Task directions:
Copy out the text of the material below line for line, without the pictures.

Exercise materials:
___

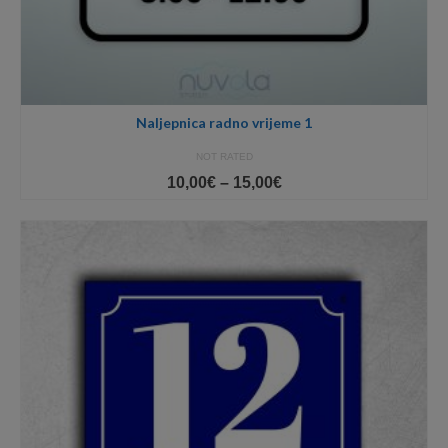
Naljepnica radno vrijeme 1
NOT RATED
Price
10,00
€
–
15,00
€
range:
10,00€
through
15,00€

___

Solution:
Naljepnica radno vrijeme 1
NOT RATED
Price
10,00
€
–
15,00
€
range:
10,00€
through
15,00€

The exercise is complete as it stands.